Somerset farmers slam Jacob Rees-Mogg after hormone beef remarks

A group of farmers in Jacob-Rees Mogg's North-East Somerset constituency have hit back following the MP's remarks
A group of farmers in Jacob-Rees Mogg's North-East Somerset constituency have hit back following the MP's remarks

Somerset farmers have written an angry letter to Jacob Rees-Mogg after he appeared to give the green light to hormone-injected beef imports from Australia.

The MP for North-East Somerset sparked controversy with his recent remarks, in which he called for "cheaper food" such as "hormone-injected beef from Australia".

In a later interview, he stood by his comments: "The successful farmers in North-East Somerset can compete globally because they are producing effectively and cheaply, and economically.

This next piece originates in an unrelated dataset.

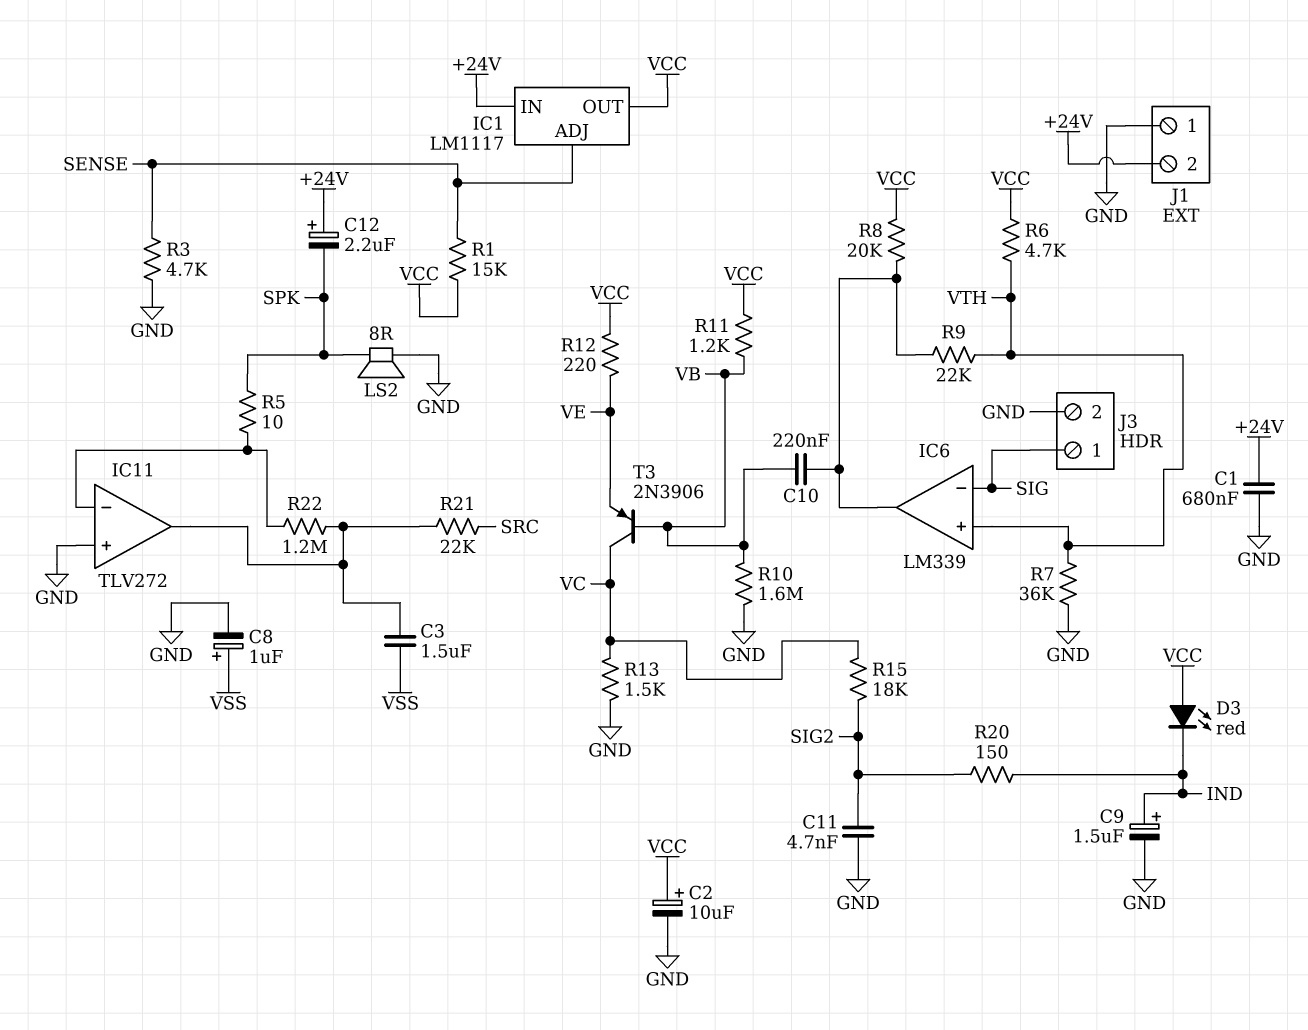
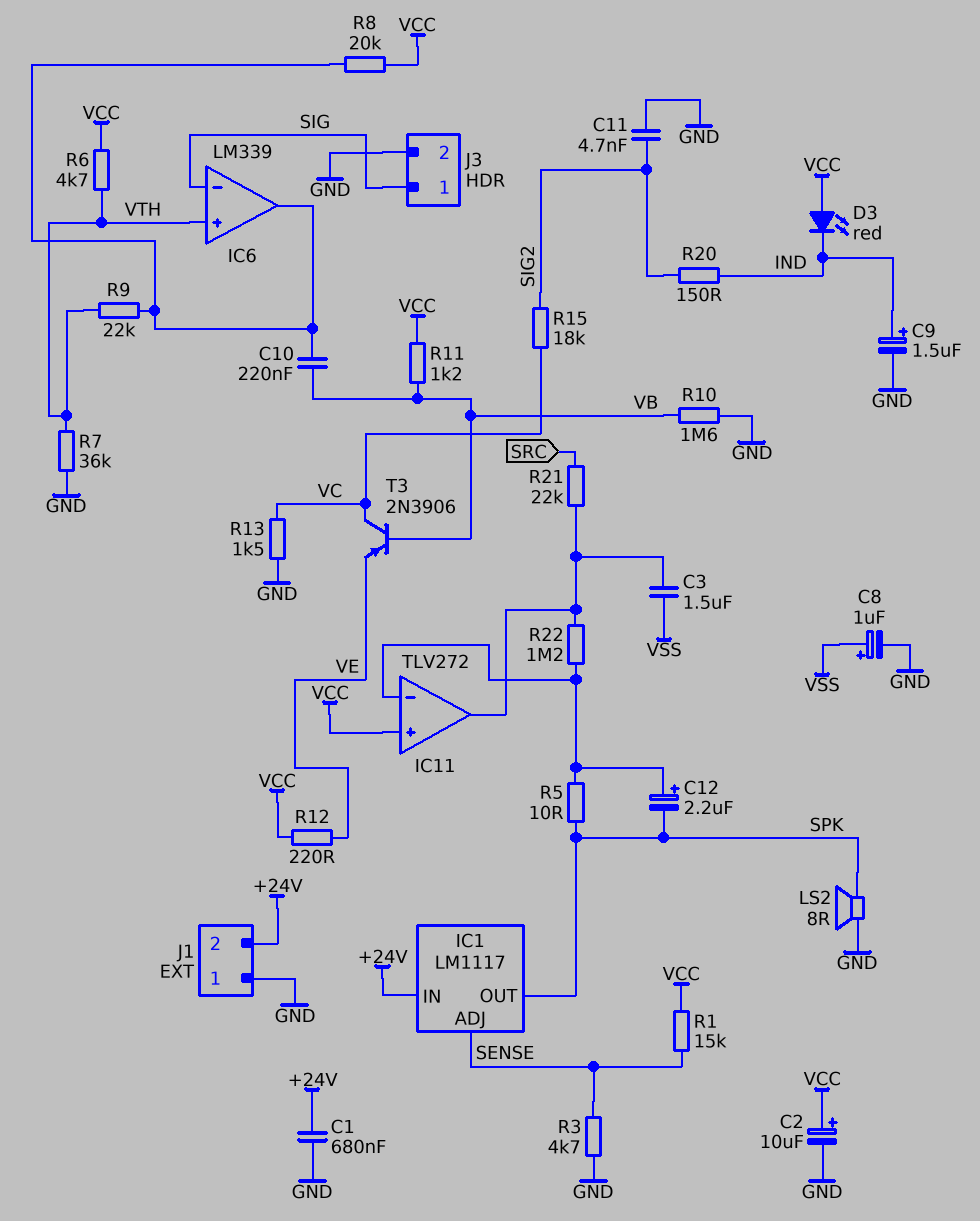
C12: 2.2uF (plus +24V, minus SPK) -> 2.2uF (plus IC11/in-, minus SPK)
IC1 pin OUT: VCC -> SPK
IC11 pin in+: GND -> VCC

"Protectionism hurts farmers and consumers; it puts prices up and encourages inefficiency".

At the time, NFU President Minette Batters said the prominent Brexiteer was 'morally bankrupt ' as allowing such imports would 'annihilate British agriculture'.

Hormone-injected beef was banned in the UK over 30 years ago due to concerns related to both animal welfare and public health.

Now a group of eleven Somerset farmers have hit back, saying the UK had "no desire to return to that style of farming".

"You prioritise cheapness, intensification and cost savings over any environmental or animal welfare standards," the farmers' letter to Mr Rees-Mogg reads.

"We want to farm in a way that cares for our animals, preserves our landscape and leaves our environment in a better state than we found it, for the benefit of generations to come.

"Farmers need support to embrace agri-environmental schemes, and improve animal welfare standards, but how can we do that if these standards are being undermined by cheap, hormone injected beef flooding the market?"

Hormone-injection is employed in some of the world's most intensive beef production systems, involving cattle kept in densely packed sheds and administered hormones to accelerate their growth.

Furthermore, scientific studies have linked hormone-injected beef to potential cancer-causing properties.

Will White, of sustainable farming organisation Sustain, said the comments "display a profound lack of understanding" within the government.

"We need a food system which prioritises the environment, animal welfare, and fair profits for farmers," Mr White said.

"Further intensification won't deliver on any of these points. Hormone-injected beef belongs in the past and we need governments to back our farmers, not allow them to be undercut by poorly negotiated trade deals."